This is an adaptation of the algorithm and code provide in https://github.com/daenuprobst/molzip.git.
The algorithm is also describe in the paper: Jiang, Zhiying, et al. “Less is More: Parameter-Free Text Classification with Gzip.” arXiv preprint arXiv:2212.09410 (2022).
Two methods are proposed, 1) is for the regression whereas the 2) is a PCA projection using only the smiles.
tested with python 3.9 with gzip, numpy and sklearn. Need pandas and datamol in addition to work.

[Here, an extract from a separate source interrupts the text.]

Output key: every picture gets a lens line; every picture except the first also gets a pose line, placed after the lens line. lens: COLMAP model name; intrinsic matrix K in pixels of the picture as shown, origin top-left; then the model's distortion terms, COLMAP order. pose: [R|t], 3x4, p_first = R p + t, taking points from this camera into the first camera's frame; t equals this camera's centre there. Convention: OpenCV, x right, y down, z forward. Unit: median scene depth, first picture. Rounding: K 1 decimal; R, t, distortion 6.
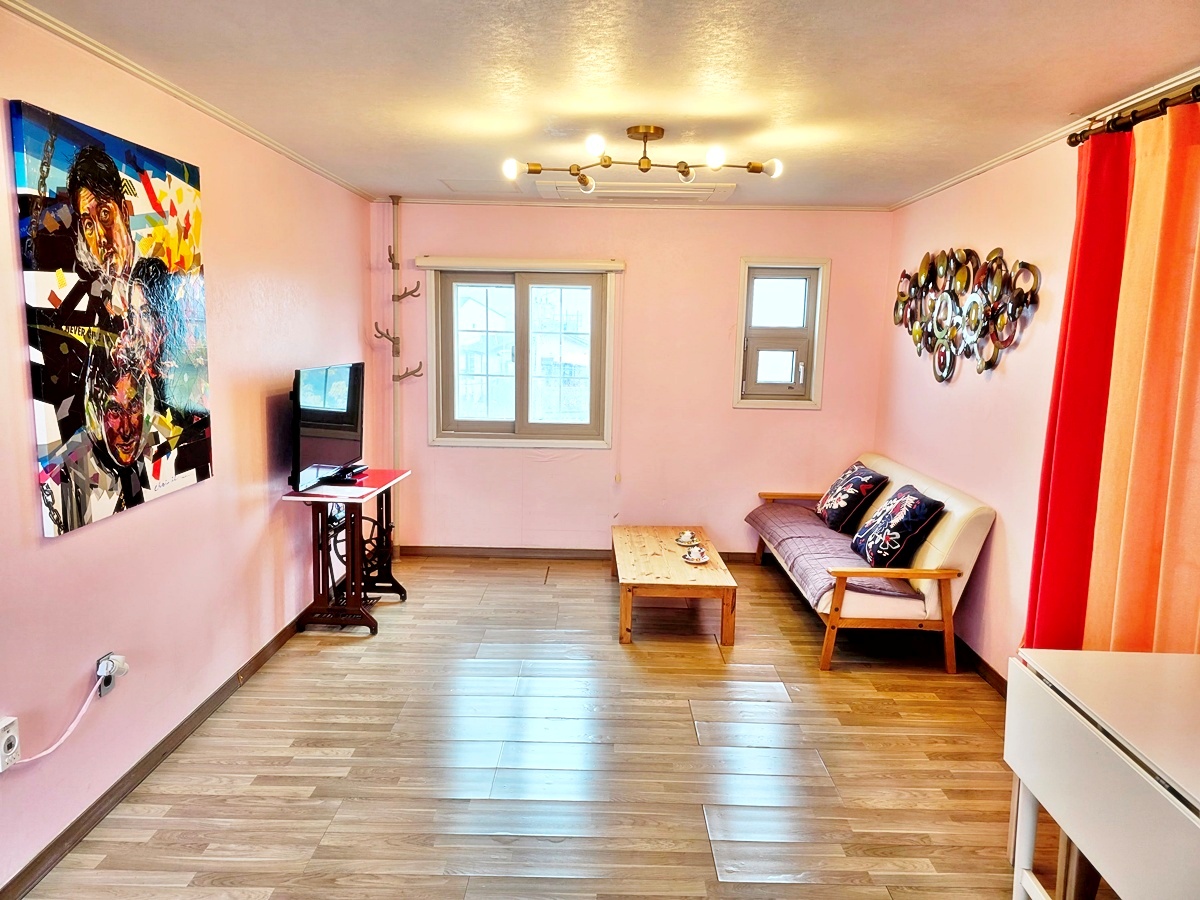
lens RADIAL K [[800.2, 0, 607.5], [0, 800.2, 433.6], [0, 0, 1]] dist [0.071805, -0.069345]
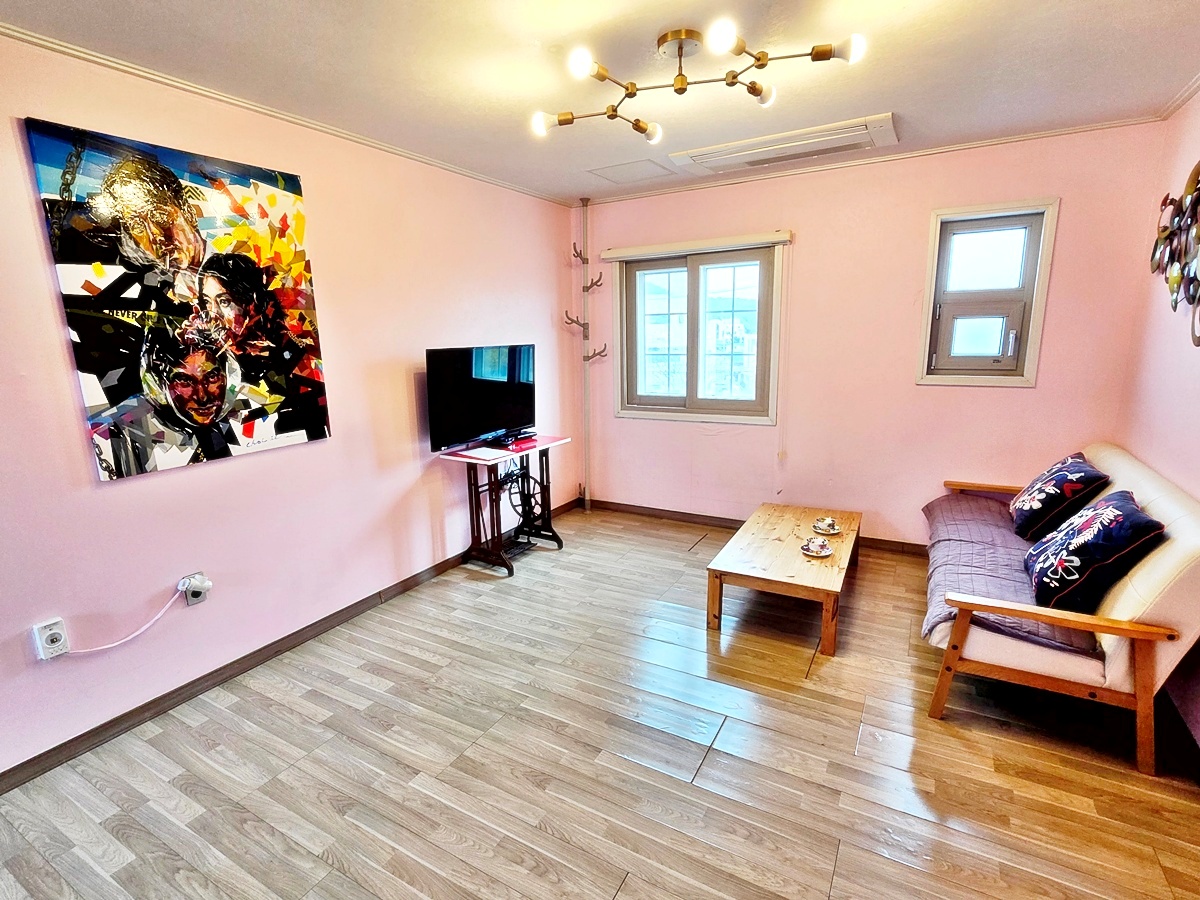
lens RADIAL K [[586.5, 0, 600.0], [0, 586.5, 450.0], [0, 0, 1]] dist [-0.002120, -0.001566]
pose [[0.866947, 0.057096, -0.495119, 0.241464], [-0.021106, 0.996731, 0.077984, -0.004005], [0.497954, -0.057158, 0.865318, 0.342599]]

Perform the regression using a simpler implementation of molzip.
from molzip_simple import regression
import pandas as pd
import matplotlib.pyplot as plt
from numpy.random import choice
from numpy import column_stack
# prepare the data, training and validation
df = pd.read_csv("solubility_dataset.csv")
smiles, sol_val = df['SMILES'], df['Solubility'].values
train_id = choice(range(df.shape[0]), int(df.shape[0]*0.8))
val_id = [i for i in range(df.shape[0]) if i not in train_id]
train_smiles, train_sol = smiles[train_id], sol_val[train_id]
val_smiles, val_sol = smiles[val_id], sol_val[val_id]
pred = regression(val_smiles, train_smiles, train_sol, k=10)
plt.scatter(val_sol, pred)
plt.show()
Perform a PCA projection using the distance matrix computed by molzip.
from molzip_simple import projection
import pandas as pd
import matplotlib.pyplot as plt
from numpy.random import choice
# prepare the data
df = pd.read_csv("solubility_dataset.csv")
smiles, sol_val = df['SMILES'], df['Solubility'].values
proj = projection(smiles)
plt.scatter(proj[:, 0], proj[:, 1], c=sol_val)
plt.show()
Create a molzip model object compatible with scikit-learn.
from molzip_simple import MolZipRegressor
import pandas as pd
import matplotlib.pyplot as plt
from numpy.random import choice
# prepare the data, training and validation
df = pd.read_csv("solubility_dataset.csv")
smiles, sol_val = df['SMILES'].values, df['Solubility'].values
train_id = choice(range(df.shape[0]), int(df.shape[0]*0.8))
val_id = [i for i in range(df.shape[0]) if i not in train_id]
train_smiles, train_sol = smiles[train_id], sol_val[train_id]
val_smiles, val_sol = smiles[val_id], sol_val[val_id]
# create & fit the model
mzr = MolZipRegressor(k=10)
mzr.fit(train_smiles, train_sol)
# make the prediction and vizualize the results
pred = mzr.predict(val_smiles)
plt.scatter(val_sol, pred)
plt.show()